- _WHAT THE EXERCISE ASKS_
Going through the data, count each line that has the word "lines". Reply with the total and nothing more.

Collected data:
=== Begin Enclosure ===
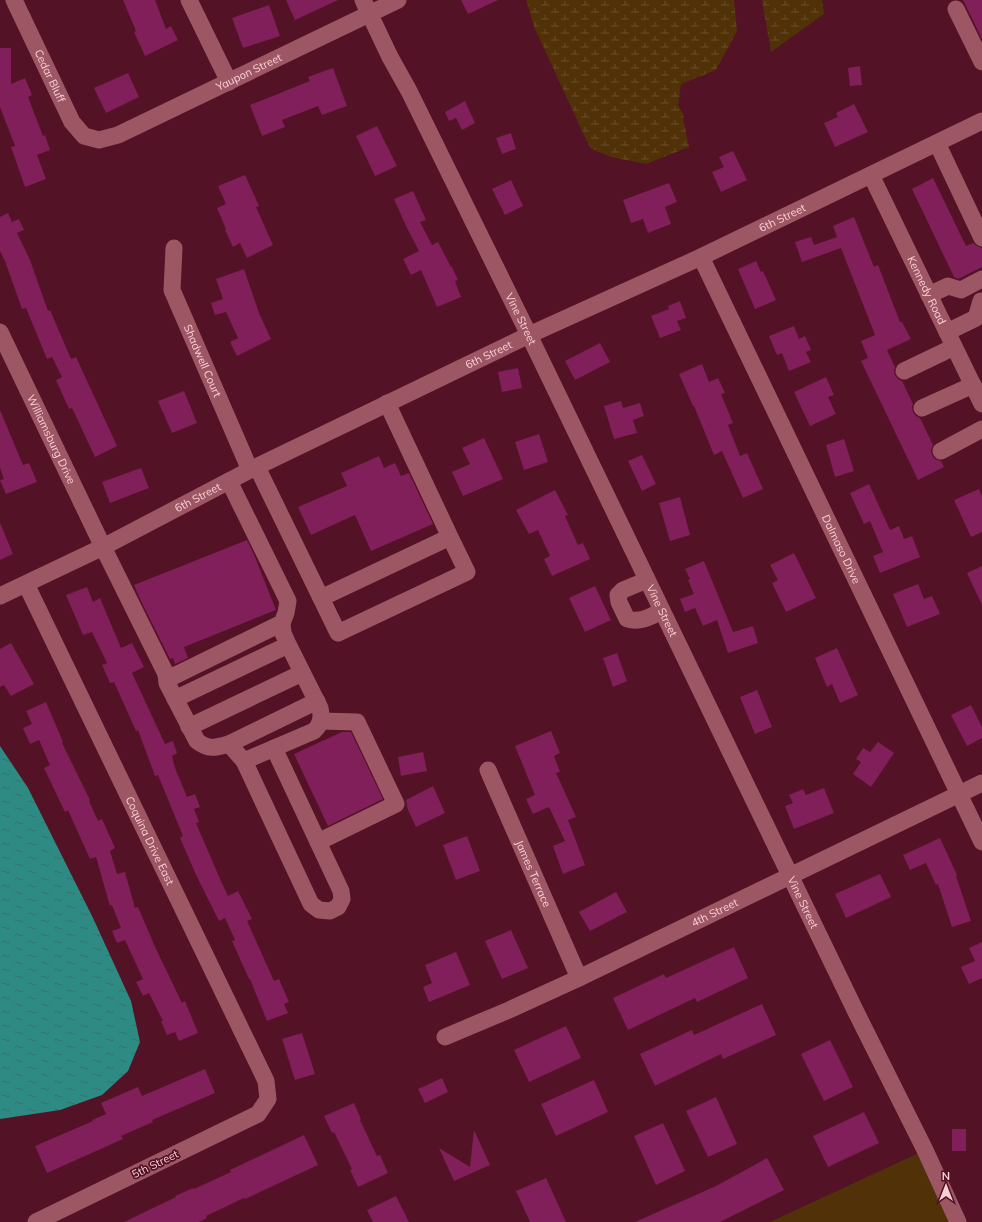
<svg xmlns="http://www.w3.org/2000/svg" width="982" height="1222" viewBox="0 0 982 1222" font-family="Mulish,sans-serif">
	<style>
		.wetland { fill: url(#wetland-marsh) }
		.park { fill: #503108 }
		.water { fill: url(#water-ripples) }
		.building { fill: #801f59 }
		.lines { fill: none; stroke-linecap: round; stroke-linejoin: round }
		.minor { stroke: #9d5664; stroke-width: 17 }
		.labels { text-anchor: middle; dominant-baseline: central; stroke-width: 3.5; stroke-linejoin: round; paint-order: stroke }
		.street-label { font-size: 11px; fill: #fad0d6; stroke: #531225 }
	</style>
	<defs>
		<pattern id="wetland-marsh" width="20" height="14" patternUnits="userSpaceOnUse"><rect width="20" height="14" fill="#503108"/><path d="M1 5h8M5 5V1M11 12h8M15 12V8" fill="none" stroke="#6a4e2b"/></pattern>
		<pattern id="water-ripples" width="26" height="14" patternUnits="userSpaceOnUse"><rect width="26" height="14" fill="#2e8b84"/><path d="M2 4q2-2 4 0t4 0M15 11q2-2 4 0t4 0" fill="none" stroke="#38706c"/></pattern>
	</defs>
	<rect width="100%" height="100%" fill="#531225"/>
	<g class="wetland">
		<path d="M526,0h208l3,31 -21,39 -35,14 -3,21 6,11 -1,2 6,29 -43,17 -35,-7 -21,-9 -55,-119z"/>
		<path d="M762,0h60l2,14 -35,25 -18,13z"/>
	</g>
	<path class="park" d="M925,1150l33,72h-188z"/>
	<path class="water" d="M0,746l28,42 65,130 38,83 9,41 -12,29 -26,24 -42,15 -60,9z"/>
	<g class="building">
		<path d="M123,0h32l11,29 5,-3 7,14 -33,16 -11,-24 2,-1z"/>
		<path d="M286,0h52l-43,20z"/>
		<path d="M461,0h37l-30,14z"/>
		<path d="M963,0h19v39l-17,-35z"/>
		<path d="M269,5l11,31 -37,12 -11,-30z"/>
		<path d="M0,48h11v36l14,-6 7,17 -4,2 15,39 2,-1 5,15 -13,5 9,24 -21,8 -14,-40 4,-1 -15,-39z"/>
		<path d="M860,66l2,19 -12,1 -2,-18z"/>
		<path d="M333,68l14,38 -25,9 -4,-9 -36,14 3,7 -23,9 -12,-31 60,-24 -2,-4z"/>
		<path d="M128,73l11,24 -33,16 -12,-25z"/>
		<path d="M465,101l10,22 -13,7 -6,-12 -7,3 -4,-9z"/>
		<path d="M854,104l14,28 -33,15 -11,-24 14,-6 -2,-4z"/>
		<path d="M377,126l20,40 -22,10 -19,-40z"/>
		<path d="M511,133l5,16 -14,5 -6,-16z"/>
		<path d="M733,151l14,29 -26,12 -9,-20 12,-5 -5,-10z"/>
		<path d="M245,175l14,31 -3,1 17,38 -26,13 -7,-15 -7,4 -8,-17 1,-1 -9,-21 9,-4 -8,-18z"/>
		<path d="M933,178l33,68 7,-3 4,3 5,2v19l-24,12 -4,-2 -42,-88z"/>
		<path d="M511,180l12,26 -18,9 -13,-26z"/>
		<path d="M669,183l8,19 -12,5 6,17 -23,9 -5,-14 -12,4 -8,-23z"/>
		<path d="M413,191l13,29 -6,2 12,23 6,-3 13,25h1l6,13 -3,1 6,16 -24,10 -16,-37 -10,5 -8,-16 16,-8 -12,-23 -13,-29z"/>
		<path d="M8,213l4,9 7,-3 5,11 -7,3 13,27 18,51 2,-1 21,49 5,-2 41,89 -22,11 -23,-49 -3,1 -13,-29 6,-3 -10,-20 -5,2 -21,-51 -4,1 -17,-48 -5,-10v-34z"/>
		<path d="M854,217l20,50 4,-2 22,57h2l9,17 -24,11 8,17 -1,4 1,4 3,4 4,2 11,23 -1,3 1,5 3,4 4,2 13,27 -2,5 1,5 3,4 6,2 3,6 -26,13 -57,-119 7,-3 -7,-17 14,-6 -34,-87 -39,14 -7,-20 16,-5 3,8 23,-8 -4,-11z"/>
		<path d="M756,261l5,11 2,-1 13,29 -21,9 -17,-40z"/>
		<path d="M244,269l15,44 12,26 -34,17 -7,-14 8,-4 -12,-26 -11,3 -4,-12 12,-4 -7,-20z"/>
		<path d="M680,301l6,17 -9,3 4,9 -21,8 -9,-22 18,-7 -1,-3z"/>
		<path d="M794,326l5,13 6,-3 6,14 -5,2 5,10 -22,9 -7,-18 -5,2 -8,-19z"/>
		<path d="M600,343l10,19 -35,18 -10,-19z"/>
		<path d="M702,364l7,18 9,-4 7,15 -4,1 12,29 -5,2 12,31 7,-3 16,36 -20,9 -21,-47 -8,4 -20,-49h-1l-14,-32z"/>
		<path d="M518,368l4,20 -20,4 -4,-20z"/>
		<path d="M826,377l8,18 -6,2 8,17 -26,12 -16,-34z"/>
		<path d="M184,391l13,32 -25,10 -14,-32z"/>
		<path d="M621,401l2,7 17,-5 4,13 -11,4 4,13 -23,6 -10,-33z"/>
		<path d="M0,410l23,55 6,-2 8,19 -31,12 -6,-14 4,-1 -4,-11z"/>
		<path d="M539,434l9,28 -24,8 -9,-28z"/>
		<path d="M484,438l19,41 -40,17 -11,-24 18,-8 -8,-16z"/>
		<path d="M844,439l10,32 -19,6 -9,-32z"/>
		<path d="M642,455l14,29 -14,7 -14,-30z"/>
		<path d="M379,456l5,12 11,-5 6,13 8,-3 24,51 -62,27 -16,-36 -44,20 -13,-28 49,-21 -6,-13z"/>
		<path d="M141,468l8,20 -39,15 -8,-21z"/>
		<path d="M869,484l21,46 9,-4 5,13 8,-3 8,21 -40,16 -7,-17 10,-4 -13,-31 -6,3 -14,-31z"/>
		<path d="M979,489l3,7v36l-11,5 -17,-37z"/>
		<path d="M555,490l13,25 -3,1 13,29 5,-2 7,16 -38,17 -8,-17 6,-3 -12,-26 -9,4 -13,-24z"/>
		<path d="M680,497l10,38 -20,6 -11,-38z"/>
		<path d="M0,523l13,31 -13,6z"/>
		<path d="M247,540l8,17 21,53 -92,37 4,11 -13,6 -2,-6 -3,1 -29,-58 -7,-16z"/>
		<path d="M794,553l22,45 -30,14 -14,-29 6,-3 -8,-15z"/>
		<path d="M704,561l29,71 20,-6 5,17 -30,10 -11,-33 -14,6 -8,-18 -10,4 -5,-13 14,-5 -6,-14 2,-1 -5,-10z"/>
		<path d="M982,566v39l-15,-32z"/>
		<path d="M918,584l6,15 8,-3 8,18 -33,13 -14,-33z"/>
		<path d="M595,586l16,34 -26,12 -16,-34z"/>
		<path d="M87,587l6,15 7,-4 21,50 11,-5 12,24 -12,6 33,71 8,-3 4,12 -5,3 3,12 12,29 8,-3 5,13 -6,2 5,13 -3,1 24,56 8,17 10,-5 14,28 -5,2 27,60 5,-2 10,23 -5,2 4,9 -21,8 -17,-42h-1l-17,-38 3,-1 -10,-22 -6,3 -22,-44 -17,-39 3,-2 -25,-61 -3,1 -17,-46 -2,1 -22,-49 -4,1 -8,-18 5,-2 -15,-31 -9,3 -17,-40z"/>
		<path d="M11,643l23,41 -23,12 -7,-11 -4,2v-38z"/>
		<path d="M837,648l21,47 -18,8 -8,-19 -5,3 -12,-29z"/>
		<path d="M617,653l10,28 -14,6 -10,-29z"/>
		<path d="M757,690l15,37 -17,7 -15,-37z"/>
		<path d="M46,702l17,40 -1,1 28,57 -1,1 9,20 4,-2 13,29 -5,3 7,23 8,-2 10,36 3,-1 18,42 26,54 3,-2 13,32 -19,8 -4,-9 -8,3 -6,-14h2l-14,-28 -6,3 -7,-14 7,-3 -18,-39 -8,3 -5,-12 9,-3 -9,-23 -2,1 -14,-49 -6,2 -22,-49 -3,2 -21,-44 6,-3 -11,-25 -9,4 -7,-16 9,-4 -6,-13z"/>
		<path d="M971,705l11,22v11l-15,8 -16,-31z"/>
		<path d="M551,731l9,22 -6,3 6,16 -4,1 20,44 -8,3 17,45 -22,9 -10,-28 12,-5 -16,-34 -16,7 -7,-15 9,-4 -20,-49z"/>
		<path d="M342,732h9l32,67 -55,27 -34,-72z"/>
		<path d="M878,742l16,11 -23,34 -18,-13 8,-12 -5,-3 7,-11 7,4z"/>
		<path d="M423,752l4,19 -26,5 -3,-19z"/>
		<path d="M433,786l12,27 -29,14 -8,-17 -2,-10z"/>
		<path d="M824,788l10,25 -40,16 -9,-23 8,-3 -4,-8 14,-6 3,6z"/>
		<path d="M467,836l13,35 -24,9 -13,-35z"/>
		<path d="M940,838l17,37 -1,1 15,45 -19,6 -14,-43 -2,1 -10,-22 -16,7 -7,-15z"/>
		<path d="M880,874l11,23 -45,21 -11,-24z"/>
		<path d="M616,892l11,20 -37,19 -11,-19z"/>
		<path d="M511,930l17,38 -26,11 -17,-38z"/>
		<path d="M982,942v36l-13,6 -8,-17 14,-6 -6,-13z"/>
		<path d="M734,947l14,31 -51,24 -2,-4 -67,32 -15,-32 51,-24 2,4z"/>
		<path d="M456,952l14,33 -41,17 -6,-15 9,-4 -7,-18z"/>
		<path d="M762,1004l14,31 -53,24 -2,-5 -66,32 -15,-32 52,-24 2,5z"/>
		<path d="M566,1026l15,32 -52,24 -15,-32z"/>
		<path d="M302,1033l13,41 -20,6 -13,-41z"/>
		<path d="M830,1040l23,47 -29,14 -23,-47z"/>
		<path d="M205,1069l10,24 -63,27 1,2 -32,14 2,3 -76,34 -12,-27 58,-25 -1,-1 14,-6 -5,-11 37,-16 4,9z"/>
		<path d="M442,1078l6,14 -23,11 -7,-14z"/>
		<path d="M594,1080l14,32 -52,24 -15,-32z"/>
		<path d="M716,1097l21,47 -29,13 -22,-46z"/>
		<path d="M354,1103l7,16 -1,1 17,36 3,-1 8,18 -30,14 -8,-17 2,-1 -18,-37 -2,1 -8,-17z"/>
		<path d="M864,1112l15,31 -51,24 -15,-31z"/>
		<path d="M663,1123l22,48 -29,14 -22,-49z"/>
		<rect x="952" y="1129" width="14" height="22"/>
		<path d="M474,1130l16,35 -36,16 -15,-33 31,19z"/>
		<path d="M304,1135l14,30 -73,34 -1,-1 -38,18 1,2 -8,4h-75l52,-25 -1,-1 18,-8 1,1 37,-17 -1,-2z"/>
		<path d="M767,1158l17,32 -64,32h-85l81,-36z"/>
		<path d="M546,1178l20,44h-36l-14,-31z"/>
		<path d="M396,1196l13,26h-36l-6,-12z"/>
	</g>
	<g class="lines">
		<g class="minor">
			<path id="s1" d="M14,0l58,122 12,14 15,4 19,-5 280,-135"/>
			<path d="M189,0l40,82"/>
			<path id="s2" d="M363,0l27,57 19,34 120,244 327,677 69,138 33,72"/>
			<path d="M956,9l26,53"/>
			<path d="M937,143l45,95"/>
			<path id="s3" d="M871,175l111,229"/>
			<path id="s4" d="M174,248l-2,42 78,180"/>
			<path id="s5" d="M701,257l281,585"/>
			<path d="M929,295l19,-9 13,4 21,-11"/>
			<path id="s6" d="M0,332l103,215 63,127 8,2 108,-53 4,-10 2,-12 -59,-120"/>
			<path d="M947,332l29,-14 5,-17h1"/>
			<path d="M904,371l50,-24"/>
			<path d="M387,403l63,134 -129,61 17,35 129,-61 -17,-35"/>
			<path d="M922,408l51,-23"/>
			<path d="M941,451l41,-22"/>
			<path d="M257,467l64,131"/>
			<path d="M647,580l-24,10 -5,5 1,7 8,17c13,4 23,-2 35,-8"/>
			<path id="s7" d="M26,584l240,497 2,18 -10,15 -222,108"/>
			<path id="s8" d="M0,596l103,-49 147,-77 279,-135 172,-78 281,-136"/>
			<path d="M166,674l1,9 30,58c12,9 18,7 32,3l15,17 70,-30c8,-8 8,-13 6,-23l-33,-66 -4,-9 -1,-10"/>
			<path d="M175,699l113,-54"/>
			<path d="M189,727l113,-54"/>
			<path d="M229,744l88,-43"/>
			<path d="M244,761l67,143 8,6 11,1 8,-4 4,-8 -1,-8 -67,-143"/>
			<path id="s9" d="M488,770l91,208"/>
			<path d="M318,842l78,-38 -39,-82 -37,-1"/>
			<path id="s10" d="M445,1037l64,-27 70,-32 403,-195"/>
		</g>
	</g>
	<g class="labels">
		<g class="street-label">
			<text stroke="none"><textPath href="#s1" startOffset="334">Yaupon Street</textPath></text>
			<text stroke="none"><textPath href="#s1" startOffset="84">Cedar Bluff</textPath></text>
			<text stroke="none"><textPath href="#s8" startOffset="869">6th Street</textPath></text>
			<text stroke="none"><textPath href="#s3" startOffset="128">Kennedy Road</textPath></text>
			<text stroke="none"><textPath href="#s2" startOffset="356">Vine Street</textPath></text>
			<text stroke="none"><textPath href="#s8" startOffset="545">6th Street</textPath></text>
			<text stroke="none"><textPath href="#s4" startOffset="119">Shadwell Court</textPath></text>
			<text stroke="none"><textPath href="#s6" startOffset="119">Williamsburg Drive</textPath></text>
			<text stroke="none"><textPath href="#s8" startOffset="221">6th Street</textPath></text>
			<text stroke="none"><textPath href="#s5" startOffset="324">Dalmaso Drive</textPath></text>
			<text stroke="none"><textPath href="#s2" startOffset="680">Vine Street</textPath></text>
			<text stroke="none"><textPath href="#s7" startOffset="285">Coquina Drive East</textPath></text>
			<text stroke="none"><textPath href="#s9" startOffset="113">James Terrace</textPath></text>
			<text stroke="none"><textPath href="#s2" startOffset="1004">Vine Street</textPath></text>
			<text stroke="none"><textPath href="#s10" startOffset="297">4th Street</textPath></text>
			<text transform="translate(155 1164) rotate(-26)">5th Street</text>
		</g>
	</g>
	<g transform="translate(946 1186)" stroke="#531225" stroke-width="3" paint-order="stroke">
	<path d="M0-3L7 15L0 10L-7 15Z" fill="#fad0d6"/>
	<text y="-6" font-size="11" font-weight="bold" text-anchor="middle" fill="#fad0d6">N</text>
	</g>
</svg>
=== End Enclosure ===
- _OUTPUT_
2